0 1 * * * wget -O /data/wwwroot/lgh/sitemap.xml --no-check-certificate https://www.liuguohua.com/lgh-sitemap.php && ln -s /data/wwwroot/lgh/sitemap.xml /data/wwwroot/lgh/wp-sitemap.xml >/dev/null 2>&1

监控几天后,确认程序可以正常跑,似乎百度也会过来抓取wp-sitemap.xml文件

但如果后期文件内容一多,每次都产生全量的信息,肯定不好,于是对生产的wp-sitemap.xml文件,再加工一下,只需要最近30天的数据。

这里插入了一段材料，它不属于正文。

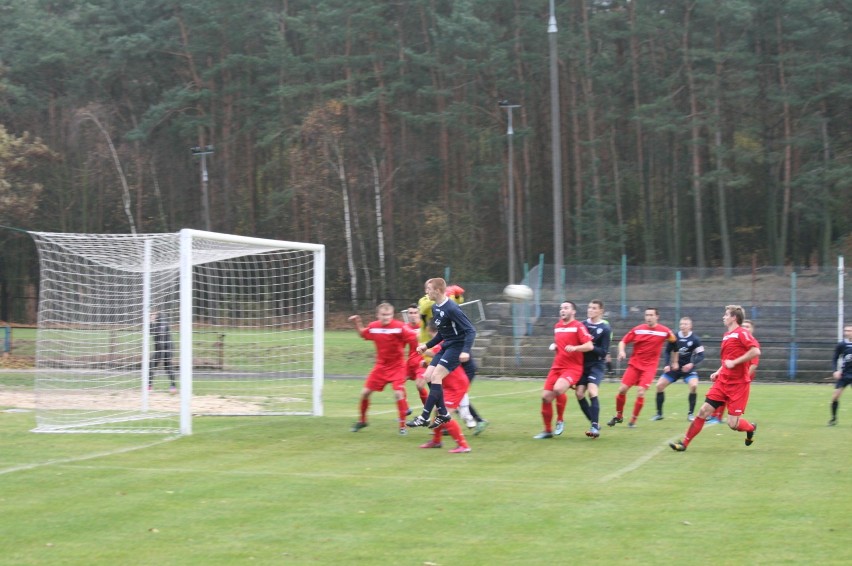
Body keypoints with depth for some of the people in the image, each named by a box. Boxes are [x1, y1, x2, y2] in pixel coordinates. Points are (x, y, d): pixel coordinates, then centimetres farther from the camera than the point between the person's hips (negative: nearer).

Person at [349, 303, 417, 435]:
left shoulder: (400, 326, -19)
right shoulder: (373, 327, -4)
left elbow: (413, 338, -21)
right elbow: (363, 334, 17)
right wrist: (357, 323, 4)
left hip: (397, 366, -4)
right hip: (381, 365, 4)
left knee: (399, 393, -19)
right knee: (365, 392, 4)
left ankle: (402, 425, -4)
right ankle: (362, 420, 27)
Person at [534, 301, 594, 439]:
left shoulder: (578, 326, -8)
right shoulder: (557, 326, 14)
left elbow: (589, 346, -16)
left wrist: (574, 348, -32)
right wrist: (554, 346, 8)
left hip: (573, 368, -7)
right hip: (557, 367, 7)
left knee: (558, 389, -33)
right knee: (545, 396, -1)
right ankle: (547, 430, 13)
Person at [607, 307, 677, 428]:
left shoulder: (665, 331, -5)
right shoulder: (637, 330, -2)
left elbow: (674, 341, 12)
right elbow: (623, 342, 3)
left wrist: (674, 362, 15)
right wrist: (622, 351, -18)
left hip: (649, 367, -2)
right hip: (634, 364, 2)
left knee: (640, 393, -14)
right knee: (622, 390, -4)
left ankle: (633, 420, 4)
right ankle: (619, 416, 18)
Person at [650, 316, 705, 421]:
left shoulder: (695, 339, -13)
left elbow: (701, 356, -14)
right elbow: (668, 351, 7)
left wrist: (692, 364, -30)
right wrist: (667, 365, -4)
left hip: (688, 368, -3)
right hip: (675, 367, 3)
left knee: (694, 385, -28)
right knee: (659, 385, -7)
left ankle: (691, 414, -13)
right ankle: (659, 413, 7)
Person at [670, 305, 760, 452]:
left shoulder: (742, 333, -11)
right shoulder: (726, 335, 14)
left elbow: (756, 351, -25)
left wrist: (734, 362, -23)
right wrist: (718, 372, 12)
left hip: (738, 384, -7)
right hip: (723, 381, 7)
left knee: (733, 423, -7)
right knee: (704, 411, -3)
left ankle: (751, 428, 26)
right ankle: (684, 443, 1)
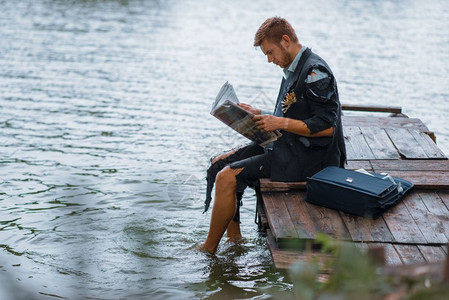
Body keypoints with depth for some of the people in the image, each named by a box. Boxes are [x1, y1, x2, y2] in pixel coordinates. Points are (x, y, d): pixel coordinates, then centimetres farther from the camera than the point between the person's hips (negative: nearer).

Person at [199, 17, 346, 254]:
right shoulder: (294, 70, 14)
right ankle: (233, 236, 11)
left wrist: (280, 123, -20)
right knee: (220, 163, 8)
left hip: (305, 156, -11)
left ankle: (208, 250, -5)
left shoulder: (315, 72, -17)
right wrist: (260, 115, 8)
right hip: (287, 147, 11)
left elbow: (326, 127, -22)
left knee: (227, 178, -18)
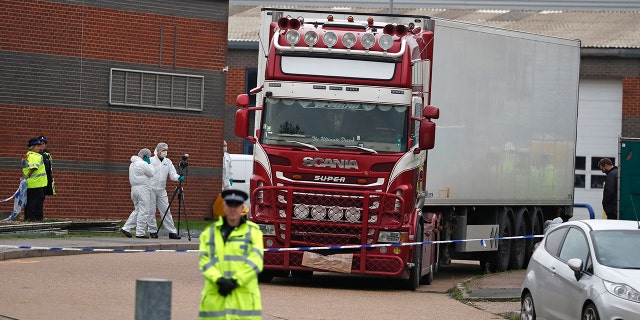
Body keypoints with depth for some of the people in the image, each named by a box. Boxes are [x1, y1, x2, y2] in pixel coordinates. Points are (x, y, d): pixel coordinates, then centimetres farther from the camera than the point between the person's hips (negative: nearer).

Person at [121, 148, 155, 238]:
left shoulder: (133, 164, 16)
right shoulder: (143, 164, -13)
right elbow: (151, 173, -7)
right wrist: (149, 164, 4)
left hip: (134, 187, 9)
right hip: (142, 188, -9)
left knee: (137, 210, 16)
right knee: (144, 211, -4)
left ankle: (126, 228, 9)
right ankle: (140, 232, -4)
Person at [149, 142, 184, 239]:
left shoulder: (168, 162, 12)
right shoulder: (151, 161, 0)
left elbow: (172, 174, 3)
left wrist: (178, 177, -16)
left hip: (162, 190, 3)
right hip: (151, 189, -3)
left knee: (166, 211, 0)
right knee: (151, 211, 0)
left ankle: (172, 232, -2)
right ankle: (153, 231, 9)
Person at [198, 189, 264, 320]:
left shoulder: (253, 232, 8)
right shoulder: (209, 232, 15)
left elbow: (255, 261, -3)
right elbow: (205, 261, 4)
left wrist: (235, 281, -13)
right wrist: (218, 280, -13)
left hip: (244, 297, -2)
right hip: (215, 298, 2)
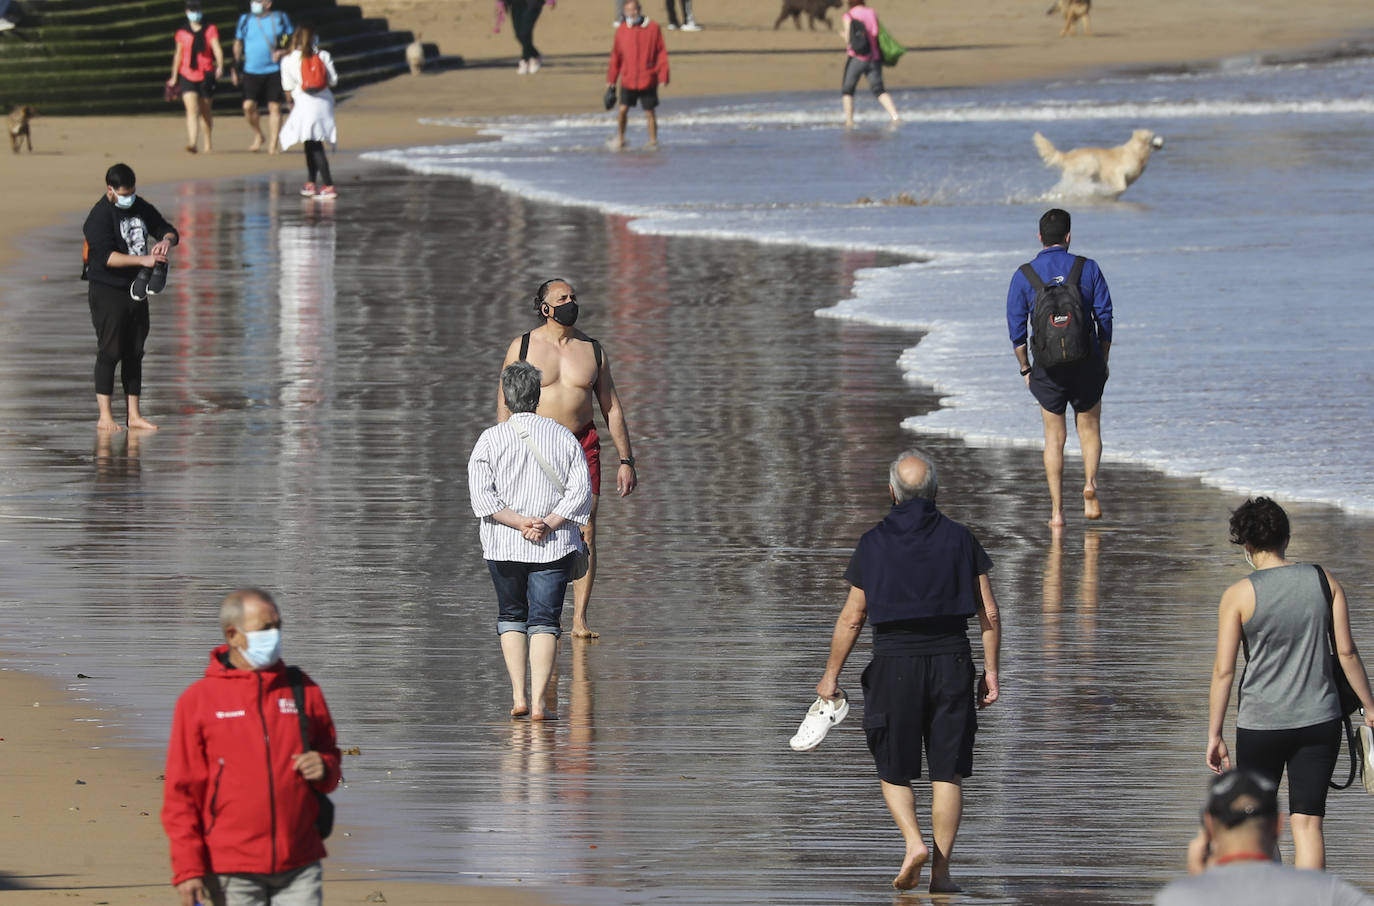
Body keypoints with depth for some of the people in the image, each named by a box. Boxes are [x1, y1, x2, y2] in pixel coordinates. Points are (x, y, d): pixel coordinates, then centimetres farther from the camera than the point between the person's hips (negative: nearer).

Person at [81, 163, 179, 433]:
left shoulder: (141, 208, 8)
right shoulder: (100, 216, -14)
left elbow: (168, 230, 14)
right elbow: (106, 256, -24)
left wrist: (166, 240, -11)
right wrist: (142, 260, -29)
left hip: (136, 291, 7)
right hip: (107, 291, -7)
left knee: (134, 354, 9)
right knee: (110, 352, -7)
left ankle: (134, 415, 13)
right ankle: (104, 416, -5)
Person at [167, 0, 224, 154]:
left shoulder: (210, 30, 2)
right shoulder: (182, 33, 9)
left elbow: (217, 49, -8)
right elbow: (178, 55, 16)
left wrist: (220, 66, -25)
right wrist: (174, 76, 19)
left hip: (206, 75, -1)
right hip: (187, 76, 1)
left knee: (205, 110, 12)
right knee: (192, 109, -15)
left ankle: (208, 141, 33)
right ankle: (192, 142, -26)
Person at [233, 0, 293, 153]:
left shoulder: (280, 19, 4)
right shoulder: (245, 20, 8)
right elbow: (238, 44, 15)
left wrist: (283, 52, -10)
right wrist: (235, 66, 11)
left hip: (274, 70, -1)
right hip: (251, 71, 1)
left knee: (275, 107, -3)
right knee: (248, 106, -10)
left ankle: (272, 145, 4)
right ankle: (258, 136, 14)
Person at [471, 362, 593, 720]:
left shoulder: (490, 439, -2)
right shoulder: (563, 437, 1)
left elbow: (482, 495, -10)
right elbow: (581, 491, -7)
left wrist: (520, 523, -12)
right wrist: (548, 525, -10)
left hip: (504, 544, 0)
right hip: (554, 546, 0)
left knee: (511, 616, 17)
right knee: (544, 620, 1)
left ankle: (518, 696, 8)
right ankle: (539, 702, -10)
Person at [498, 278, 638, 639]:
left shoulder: (593, 350, 9)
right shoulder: (522, 348, 2)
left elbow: (612, 409, 13)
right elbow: (504, 405, 2)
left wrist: (626, 460, 8)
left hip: (582, 445, 2)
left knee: (585, 532, -7)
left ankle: (580, 620, -6)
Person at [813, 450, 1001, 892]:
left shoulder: (874, 543, -3)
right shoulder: (959, 538, 1)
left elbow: (851, 617, -2)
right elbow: (989, 613, -1)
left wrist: (831, 675, 8)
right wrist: (991, 673, 6)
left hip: (894, 662, -1)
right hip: (951, 658, 1)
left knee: (894, 773, 13)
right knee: (947, 774, 7)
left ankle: (914, 842, -8)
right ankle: (941, 870, 4)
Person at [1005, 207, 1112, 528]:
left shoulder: (1024, 276, -2)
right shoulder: (1088, 269, -2)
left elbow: (1016, 328, -1)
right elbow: (1105, 319, -1)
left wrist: (1025, 369, 9)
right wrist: (1103, 361, 9)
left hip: (1048, 367, 0)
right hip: (1086, 363, 0)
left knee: (1054, 438, 9)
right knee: (1089, 430, 15)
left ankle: (1057, 511, 6)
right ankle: (1090, 483, -12)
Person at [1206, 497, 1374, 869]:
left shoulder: (1239, 596, -8)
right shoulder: (1324, 582, 0)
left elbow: (1223, 671, -7)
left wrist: (1214, 735, -2)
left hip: (1260, 725, -2)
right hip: (1319, 721, 2)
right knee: (1308, 823, 1)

用python3写了一个程序,内容如下:

import sys
from datetime import datetime, timedelta
from dateutil import parser

def extract_recent_url_blocks(xml_file, days=30):
# 计算截止日期(当前时间 - 30 天)
cutoff = datetime.now() - timedelta(days=days)

with open(xml_file, 'r', encoding='utf-8') as f:
content = f.readlines()

# 提取前6行(通常是XML声明和<urlset>)
header = ''.join(content[:6])

# 合并剩余内容并按<url>分割
body = ''.join(content[6:])
url_blocks = body.split('<url>')[1:] # 忽略第一个空块

recent_blocks = []
for block in url_blocks:
if '</url>' not in block:
continue

# 提取<lastmod>时间
lastmod_start = block.find('<lastmod>') + len('<lastmod>')
lastmod_end = block.find('</lastmod>')
lastmod_str = block[lastmod_start:lastmod_end].strip()

try:
lastmod = parser.parse(lastmod_str)
if lastmod.replace(tzinfo=None) >= cutoff.replace(tzinfo=None):
recent_blocks.append(f"<url>{block}")
except Exception as e:
print(f"解析时间失败: {lastmod_str},错误: {e}", file=sys.stderr)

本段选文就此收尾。